The top 20 things not to say to a cop when he pulls you over.

20. I can’t reach my license unless you hold my beer.

19. Sorry officer, I didn’t realize my radar detector wasn’t plugged in.

18. Aren’t you the guy from the villiage people?

17. Hey, you must have been doing 125 to keep up with me, good job.

16. I thought you had to be in relatively good physical shape to be a police officer.

15. I was going to be a cop, but I decided to finish high school instead.

14. Bad cop. No donut.

13. You’re not going to check the trunk, are you?

12. Gee, that gut sure doesn’t inspire confidence.

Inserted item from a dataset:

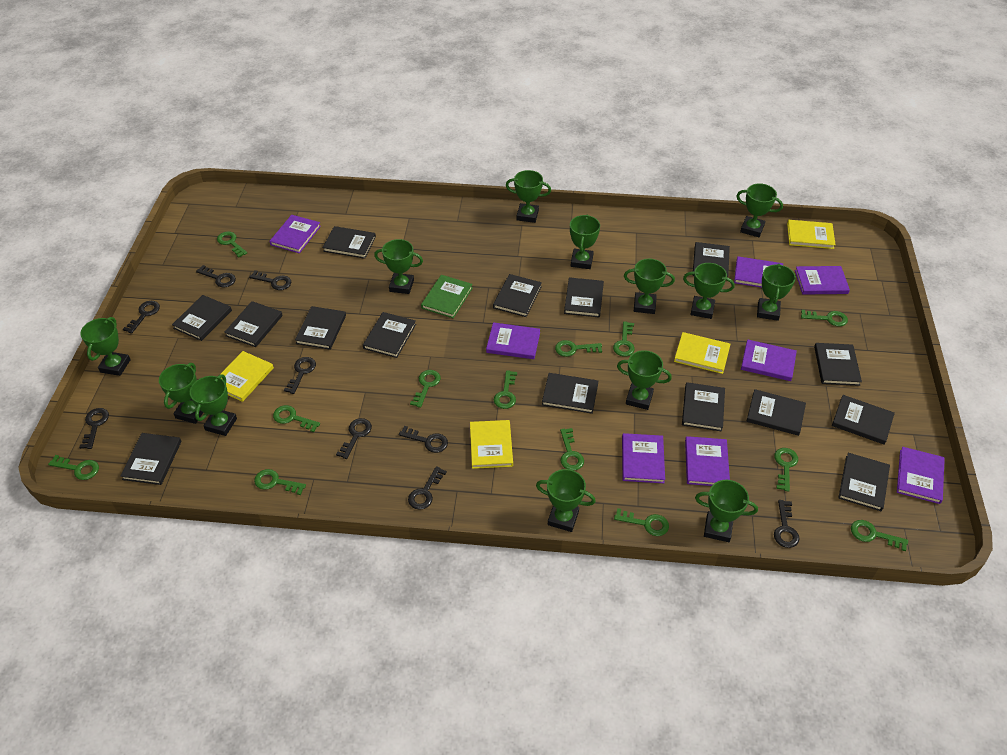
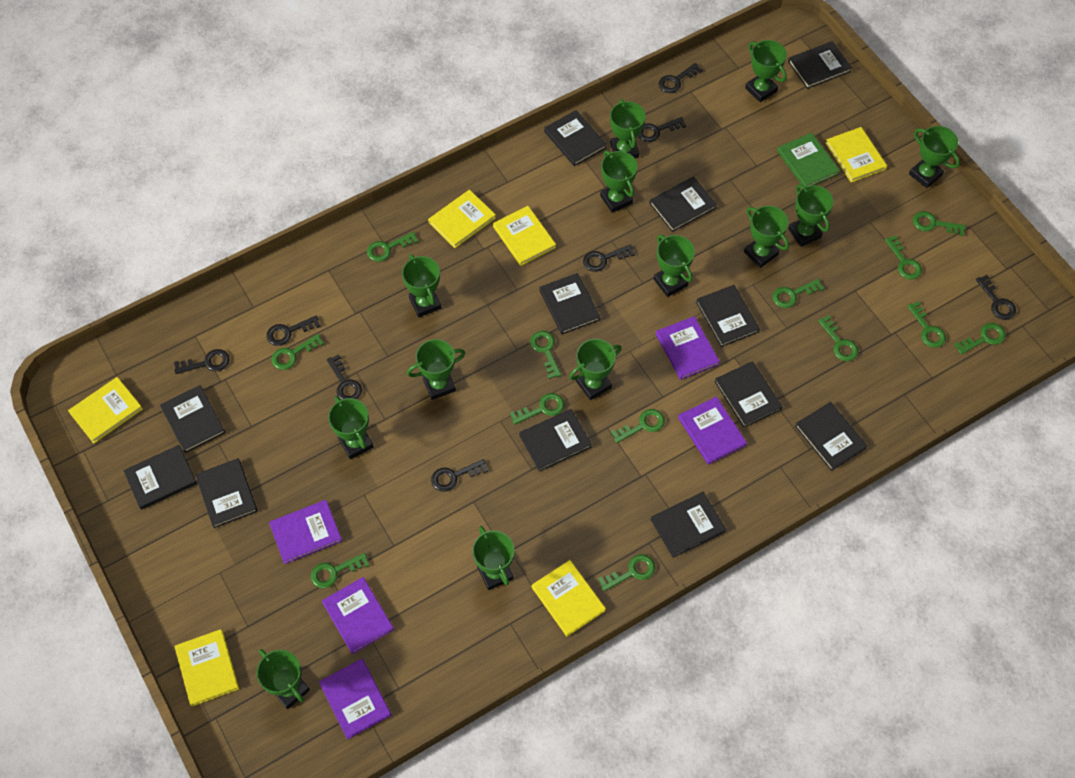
black book: [120,433,181,485] [172,295,232,341] [224,301,283,347] [295,306,346,350] [322,226,376,259] [363,312,416,358] [493,274,542,317] [542,373,598,414] [564,277,604,317] [682,382,725,432] [693,242,730,277] [746,389,806,436] [814,343,862,386] [832,395,895,445] [838,453,890,511] = 15 -> [123,445,197,510] [160,385,226,453] [195,458,258,528] [519,409,592,472] [539,273,600,335] [544,110,607,166] [649,177,717,232] [651,492,726,558] [696,285,760,347] [714,361,782,428] [788,41,852,89] [795,402,867,471] = 12
black key: [79,408,109,449] [123,301,160,334] [196,265,236,287] [249,270,291,290] [284,357,316,394] [336,418,372,459] [399,426,448,453] [408,466,447,510] [774,500,800,548] = 9 -> [174,349,229,374] [266,316,321,346] [327,354,362,400] [431,459,488,492] [583,245,635,272] [638,117,686,142] [658,63,703,93] [976,275,1016,320] = 8
purple book: [269,215,321,253] [486,322,540,359] [622,433,665,483] [685,436,730,486] [734,256,783,288] [741,339,797,381] [795,266,850,295] [897,447,945,504] = 8 -> [269,500,342,564] [319,659,391,739] [322,577,394,654] [656,316,720,380] [678,396,747,465] = 5
yellow book: [221,351,274,402] [470,420,513,469] [674,332,731,374] [787,220,836,249] = 4 -> [68,377,143,444] [175,629,239,706] [428,190,496,248] [493,206,556,266] [532,560,606,637] [826,127,887,183] = 6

11. Didn’t I see you get your butt kicked on cops?

10. Is it true that people become cops because they are too dumb to work at McDonalds?

9. I pay your salary

8. So uh, you on the take or what?

7. Gee officer, that’s terrific. The last officer only gave me a warning.

6. Do you know why you pulled me over? Okay, just so one of us does.

5. I was trying to keep up with traffic. Yes, I know there is no other cars around, that’s how far they are ahead of me.

4. What do you mean have I been drinking? You are the trained specialist.

3. Well, when I reached down to pick up my bag of crack, my gun fell off of my lap and got lodged between the brake and the gas pedal, forcing me to speed out of control.

2. Hey, is that a 9mm? That’s nothing compared to this 44 magnum.

1. Hey, can you give me another one of those full cavity searches?